▶ [WHAT IS EXPECTED]: Counting only lines of the listing below that hold the word "TRIANGLE", give the total and nothing else.

_____

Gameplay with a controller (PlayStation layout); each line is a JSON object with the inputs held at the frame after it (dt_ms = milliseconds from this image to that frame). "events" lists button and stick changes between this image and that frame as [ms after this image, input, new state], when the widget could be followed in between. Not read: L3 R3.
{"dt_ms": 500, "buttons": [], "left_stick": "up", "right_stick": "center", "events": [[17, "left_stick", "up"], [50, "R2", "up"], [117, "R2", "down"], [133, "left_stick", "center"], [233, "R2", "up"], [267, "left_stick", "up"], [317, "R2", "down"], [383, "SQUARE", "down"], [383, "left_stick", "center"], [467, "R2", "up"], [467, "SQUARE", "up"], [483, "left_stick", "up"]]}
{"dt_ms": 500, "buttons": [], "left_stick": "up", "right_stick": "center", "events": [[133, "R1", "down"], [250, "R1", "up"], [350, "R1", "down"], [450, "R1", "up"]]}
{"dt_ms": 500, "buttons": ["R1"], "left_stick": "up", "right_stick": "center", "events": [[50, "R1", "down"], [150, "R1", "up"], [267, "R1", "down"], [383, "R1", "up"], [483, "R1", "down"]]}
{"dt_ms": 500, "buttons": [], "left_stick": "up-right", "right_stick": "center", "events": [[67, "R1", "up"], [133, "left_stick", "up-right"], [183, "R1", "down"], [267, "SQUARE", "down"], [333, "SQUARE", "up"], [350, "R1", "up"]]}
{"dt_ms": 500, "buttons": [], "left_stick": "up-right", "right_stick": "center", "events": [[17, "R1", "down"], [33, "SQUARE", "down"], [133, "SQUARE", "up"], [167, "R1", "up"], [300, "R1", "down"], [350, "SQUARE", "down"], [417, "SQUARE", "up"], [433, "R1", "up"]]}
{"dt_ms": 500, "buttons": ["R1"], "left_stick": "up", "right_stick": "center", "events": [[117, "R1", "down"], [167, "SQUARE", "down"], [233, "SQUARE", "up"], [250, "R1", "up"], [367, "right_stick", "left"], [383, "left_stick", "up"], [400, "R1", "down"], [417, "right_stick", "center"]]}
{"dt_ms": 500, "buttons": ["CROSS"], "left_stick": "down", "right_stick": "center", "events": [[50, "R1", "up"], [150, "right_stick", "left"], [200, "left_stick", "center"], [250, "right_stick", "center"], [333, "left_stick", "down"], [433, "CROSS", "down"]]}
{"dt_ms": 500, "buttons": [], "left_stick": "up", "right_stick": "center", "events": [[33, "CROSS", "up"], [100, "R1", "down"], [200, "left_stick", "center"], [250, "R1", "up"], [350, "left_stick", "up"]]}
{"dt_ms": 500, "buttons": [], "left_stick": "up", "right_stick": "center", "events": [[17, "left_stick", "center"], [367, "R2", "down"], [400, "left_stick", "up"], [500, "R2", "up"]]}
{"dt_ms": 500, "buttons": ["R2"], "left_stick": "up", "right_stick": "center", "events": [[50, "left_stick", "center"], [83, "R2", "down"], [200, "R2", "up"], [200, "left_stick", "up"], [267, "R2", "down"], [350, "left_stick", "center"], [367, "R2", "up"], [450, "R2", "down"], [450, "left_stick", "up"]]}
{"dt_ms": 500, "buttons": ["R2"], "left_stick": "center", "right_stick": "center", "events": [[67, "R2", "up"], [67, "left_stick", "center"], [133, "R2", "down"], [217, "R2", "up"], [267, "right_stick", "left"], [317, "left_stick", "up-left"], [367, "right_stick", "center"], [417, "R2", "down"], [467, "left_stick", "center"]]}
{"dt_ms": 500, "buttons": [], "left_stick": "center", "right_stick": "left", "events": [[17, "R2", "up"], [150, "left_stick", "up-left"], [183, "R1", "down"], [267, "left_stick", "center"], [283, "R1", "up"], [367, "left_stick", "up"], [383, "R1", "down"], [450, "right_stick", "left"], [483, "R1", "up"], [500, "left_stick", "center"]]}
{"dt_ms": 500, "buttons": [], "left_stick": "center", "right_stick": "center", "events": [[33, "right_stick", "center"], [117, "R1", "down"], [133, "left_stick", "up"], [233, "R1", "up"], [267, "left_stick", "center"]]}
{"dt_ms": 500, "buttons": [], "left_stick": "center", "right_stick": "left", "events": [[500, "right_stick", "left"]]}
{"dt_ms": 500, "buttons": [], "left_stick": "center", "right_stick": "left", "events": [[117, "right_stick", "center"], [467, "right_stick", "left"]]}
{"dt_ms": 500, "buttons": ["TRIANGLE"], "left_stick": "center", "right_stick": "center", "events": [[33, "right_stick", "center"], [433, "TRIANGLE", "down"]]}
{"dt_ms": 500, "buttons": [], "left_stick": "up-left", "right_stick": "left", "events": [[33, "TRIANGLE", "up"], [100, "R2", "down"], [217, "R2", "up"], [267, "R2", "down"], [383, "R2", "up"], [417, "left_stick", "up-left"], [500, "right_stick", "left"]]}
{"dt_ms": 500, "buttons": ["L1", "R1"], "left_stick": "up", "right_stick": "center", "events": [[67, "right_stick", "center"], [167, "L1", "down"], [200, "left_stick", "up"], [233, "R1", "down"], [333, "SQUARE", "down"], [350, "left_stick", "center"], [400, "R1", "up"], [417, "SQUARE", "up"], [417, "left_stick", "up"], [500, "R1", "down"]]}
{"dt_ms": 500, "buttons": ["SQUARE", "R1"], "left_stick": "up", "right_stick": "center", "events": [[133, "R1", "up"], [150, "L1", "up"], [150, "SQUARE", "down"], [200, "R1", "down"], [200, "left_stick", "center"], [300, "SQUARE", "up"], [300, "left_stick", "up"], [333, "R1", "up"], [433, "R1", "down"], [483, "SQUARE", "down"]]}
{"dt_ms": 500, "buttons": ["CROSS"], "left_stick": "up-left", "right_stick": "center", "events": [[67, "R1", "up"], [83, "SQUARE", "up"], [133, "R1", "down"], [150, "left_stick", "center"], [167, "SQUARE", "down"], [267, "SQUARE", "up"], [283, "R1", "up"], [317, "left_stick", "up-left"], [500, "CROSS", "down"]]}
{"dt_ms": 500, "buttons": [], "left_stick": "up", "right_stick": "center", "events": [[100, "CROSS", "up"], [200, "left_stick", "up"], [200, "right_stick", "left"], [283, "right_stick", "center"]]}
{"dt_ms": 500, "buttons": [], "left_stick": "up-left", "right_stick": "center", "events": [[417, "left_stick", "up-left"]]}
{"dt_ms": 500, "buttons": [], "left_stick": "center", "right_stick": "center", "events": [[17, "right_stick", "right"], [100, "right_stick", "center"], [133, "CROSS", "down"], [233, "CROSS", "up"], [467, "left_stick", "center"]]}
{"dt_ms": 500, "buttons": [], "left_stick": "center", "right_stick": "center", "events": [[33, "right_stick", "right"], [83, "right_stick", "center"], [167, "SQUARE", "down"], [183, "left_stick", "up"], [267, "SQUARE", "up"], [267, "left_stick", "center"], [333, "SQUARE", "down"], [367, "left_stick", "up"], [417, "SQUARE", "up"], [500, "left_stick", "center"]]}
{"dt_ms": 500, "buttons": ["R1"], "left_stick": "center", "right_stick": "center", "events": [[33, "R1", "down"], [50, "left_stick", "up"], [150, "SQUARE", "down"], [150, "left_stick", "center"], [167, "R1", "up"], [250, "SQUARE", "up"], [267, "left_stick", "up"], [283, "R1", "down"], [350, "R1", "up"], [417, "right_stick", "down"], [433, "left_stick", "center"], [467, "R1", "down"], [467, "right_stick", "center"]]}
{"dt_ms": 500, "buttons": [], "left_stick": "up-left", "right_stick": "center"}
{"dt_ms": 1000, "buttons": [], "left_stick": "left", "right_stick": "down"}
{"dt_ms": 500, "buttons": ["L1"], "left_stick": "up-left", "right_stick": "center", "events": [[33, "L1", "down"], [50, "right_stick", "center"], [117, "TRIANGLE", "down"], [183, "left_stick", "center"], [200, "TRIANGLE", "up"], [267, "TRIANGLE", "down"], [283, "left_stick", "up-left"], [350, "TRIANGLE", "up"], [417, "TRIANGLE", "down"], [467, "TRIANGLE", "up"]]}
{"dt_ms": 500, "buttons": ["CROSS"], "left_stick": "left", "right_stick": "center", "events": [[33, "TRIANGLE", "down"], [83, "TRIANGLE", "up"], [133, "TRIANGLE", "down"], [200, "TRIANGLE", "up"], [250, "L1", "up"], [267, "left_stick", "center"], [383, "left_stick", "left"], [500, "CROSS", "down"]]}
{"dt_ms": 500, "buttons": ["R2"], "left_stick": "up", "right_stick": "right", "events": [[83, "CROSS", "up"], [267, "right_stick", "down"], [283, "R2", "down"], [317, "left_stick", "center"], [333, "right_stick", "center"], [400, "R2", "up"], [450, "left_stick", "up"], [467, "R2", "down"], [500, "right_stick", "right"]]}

_____

▶ [TASK RESULT]: 4